Problem 3 has us looking at a number up to 600,851,475,143 which obviously exceeds INT's capacity. I should mention to set a variable to the unsigned int type simple use "UINT" (or Unsigned INT). IE. UINT x;
int64 / long:
INT64 or LONG (I will be using LONG as I've grown accustomed to this nomenclature) stores 2^64 bits of information. They can store 18,446,744,073,709,551,616 bits of data! We should still be careful of Unsigned vs Signed data types, but even a Signed LONG will be able to store the number we are analyzing.
Final Thoughts:
I will be setting long x equal to 600851475143
I want to loop from 3 to the sqrt of x.

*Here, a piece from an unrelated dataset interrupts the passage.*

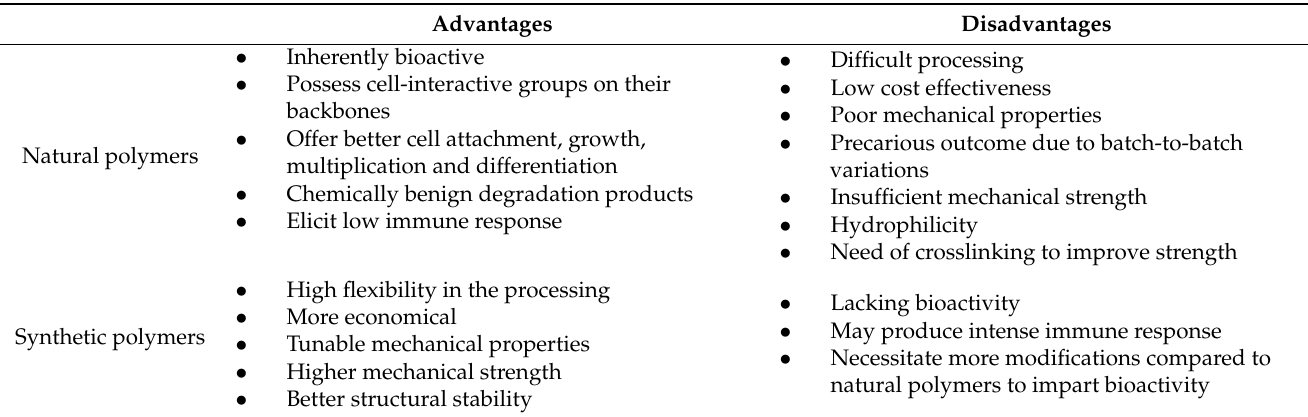
Table 1. Advantages and disadvantages of natural and synthetic polymers.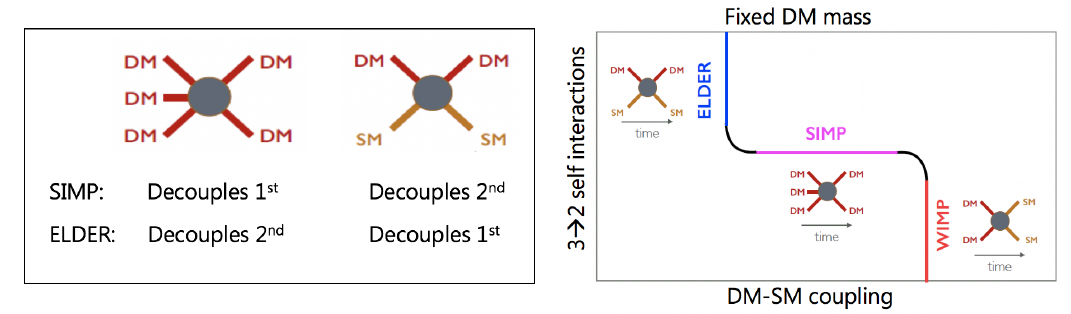
Figure 4: Left: SIMPs versus ELDERs. Right: The phase diagram of DM mechanisms in the plane of DM-SM couplings versus 3 → 2 self-couplings of DM, at fixed DM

I will be adding 2 to each loop cycle so we are only checking odd numbers. Any time the loop finds an evenly divisible number I will break the loop and output those results.
I will need a special if statement to handle a number being divisible by two.
This should provide us the least common prime least common denominators.
Solution Code:
using System;
using System.Collections.Generic;
using System.Diagnostics;
using System.Linq;
using System.Text;
namespace ConsoleApplication1
{
class Program
{
static void Main(string[] args)
{
long x = 600851475143;
int y;
int z = 1;
int zz = 1;
int numend = 1;
Console.WriteLine("Prime Factors: ");
Stopwatch stopWatch = new Stopwatch();
stopWatch.Start();
while(numend ==1)
{
numend = 0;
if (x % 2 != 0)
{
z = 0;
for (y = 3; y <= Math.Sqrt(x) && z < 1; y = y + 2)
{
if (x % y == 0)
{
Console.Write(y + ", ");
x = x / y;
z = 1;
numend = 1;
}
}
}
else
{
Console.Write("2, ");
x = x / 2;
numend = 1;
}
zz++;
}
stopWatch.Stop();
Console.WriteLine(x);
Console.WriteLine("Elapsed Time: " + stopWatch.ElapsedMilliseconds + " MS");
}
}
}
This problem is small enough that it runs in milliseconds either way, but as a best practice, avoid doing any calculations in the iteration part of your loop if they can be avoided. In this case, that means calculating the square root of X outside of your for loop.
ReplyDeleteAs is, you call Math.Sqrt(x) 1233 times. If you calculate the square root at the top of the while loop, you only call the function 4 times:
for (y = 3; y <= sqrt ; y+=2)
{
if (x % y == 0)
{
Console.Write(y + ", ");
x /= y;
numend = 1;
break;
}
}
Again, your code works fine, is fast enough, and most importantly makes sense, so...carry on.
Hmm, I had thought of that, but as I was redefining X each time I discovered a factor (x%y == 0) I figured that taking a new sqrt(x) would cut down on overall iterations.